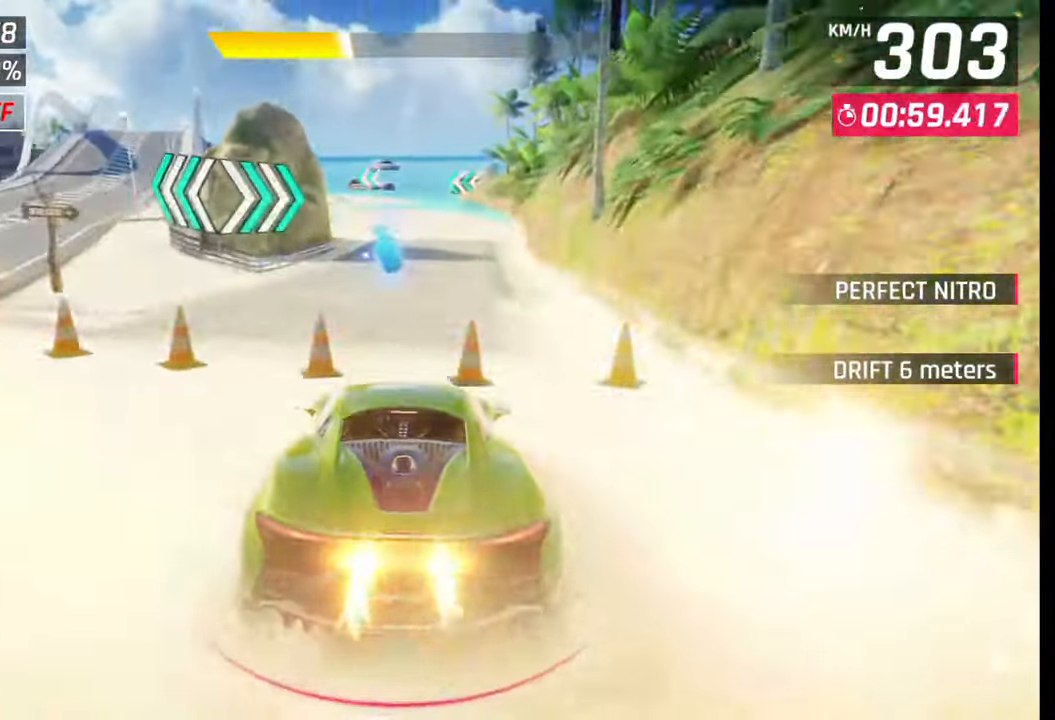
{"buttons": [], "left_stick": "left", "right_stick": "center", "events": [[333, "CROSS", "down"], [383, "left_stick", "left"], [400, "CROSS", "up"]]}
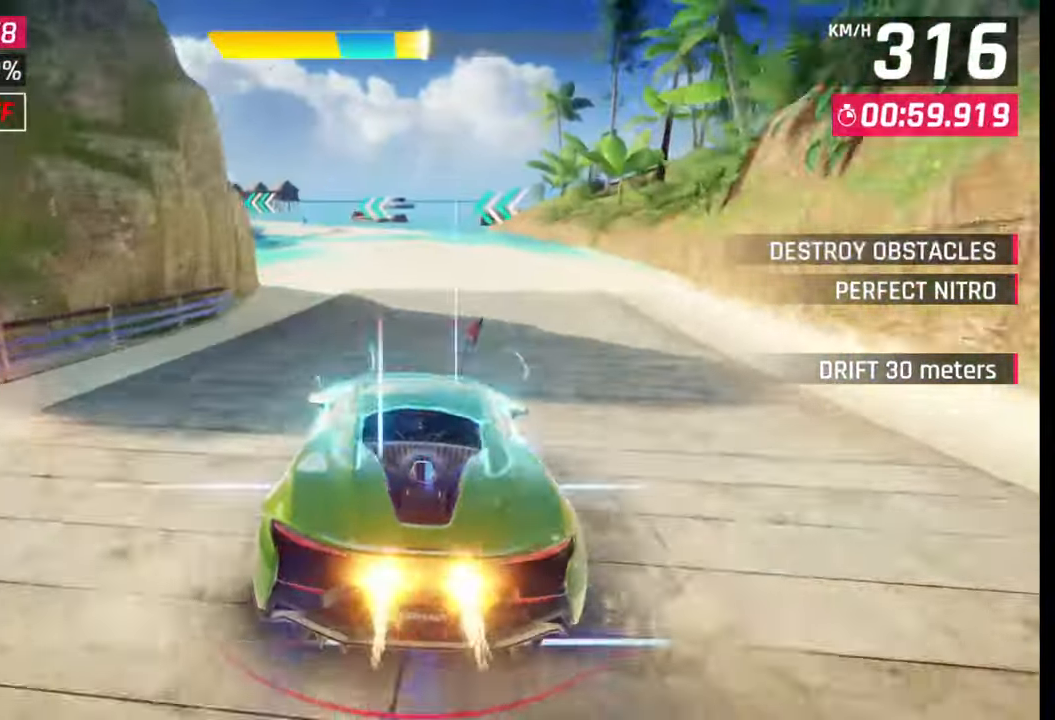
{"buttons": [], "left_stick": "left", "right_stick": "center", "events": []}
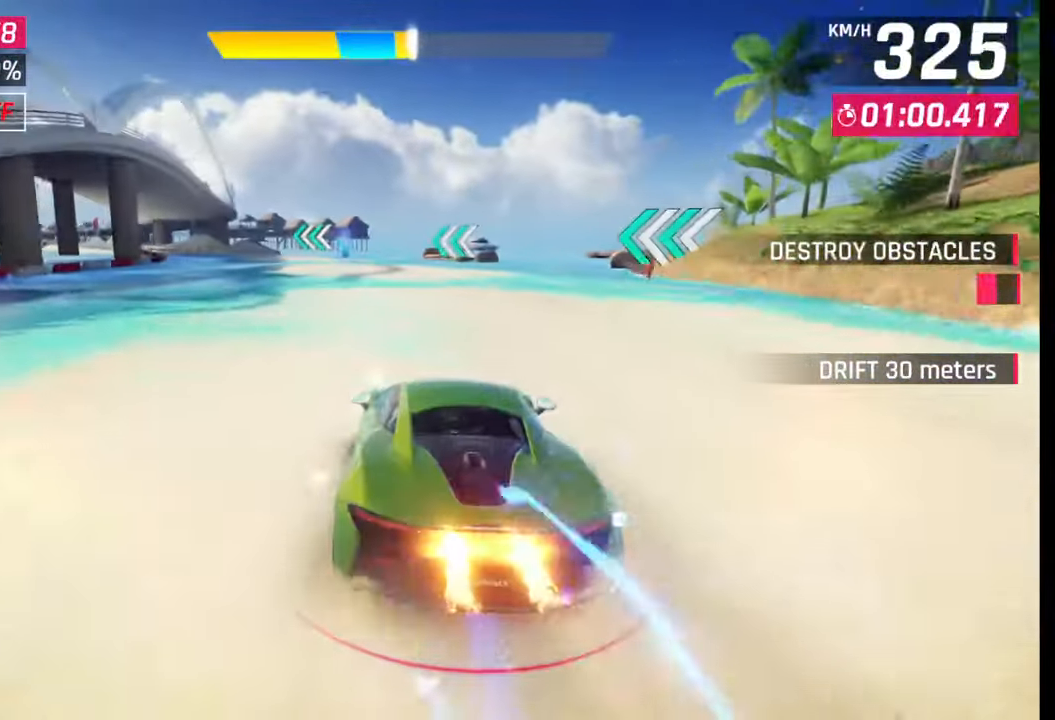
{"buttons": [], "left_stick": "left", "right_stick": "center", "events": [[150, "CROSS", "down"], [250, "CROSS", "up"], [367, "SQUARE", "down"], [433, "SQUARE", "up"]]}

__Work task__: Reproduce the lines above exactly, image-free.

__Finished task__:
{"buttons": [], "left_stick": "left", "right_stick": "center", "events": [[333, "CROSS", "down"], [383, "left_stick", "left"], [400, "CROSS", "up"]]}
{"buttons": [], "left_stick": "left", "right_stick": "center", "events": []}
{"buttons": [], "left_stick": "left", "right_stick": "center", "events": [[150, "CROSS", "down"], [250, "CROSS", "up"], [367, "SQUARE", "down"], [433, "SQUARE", "up"]]}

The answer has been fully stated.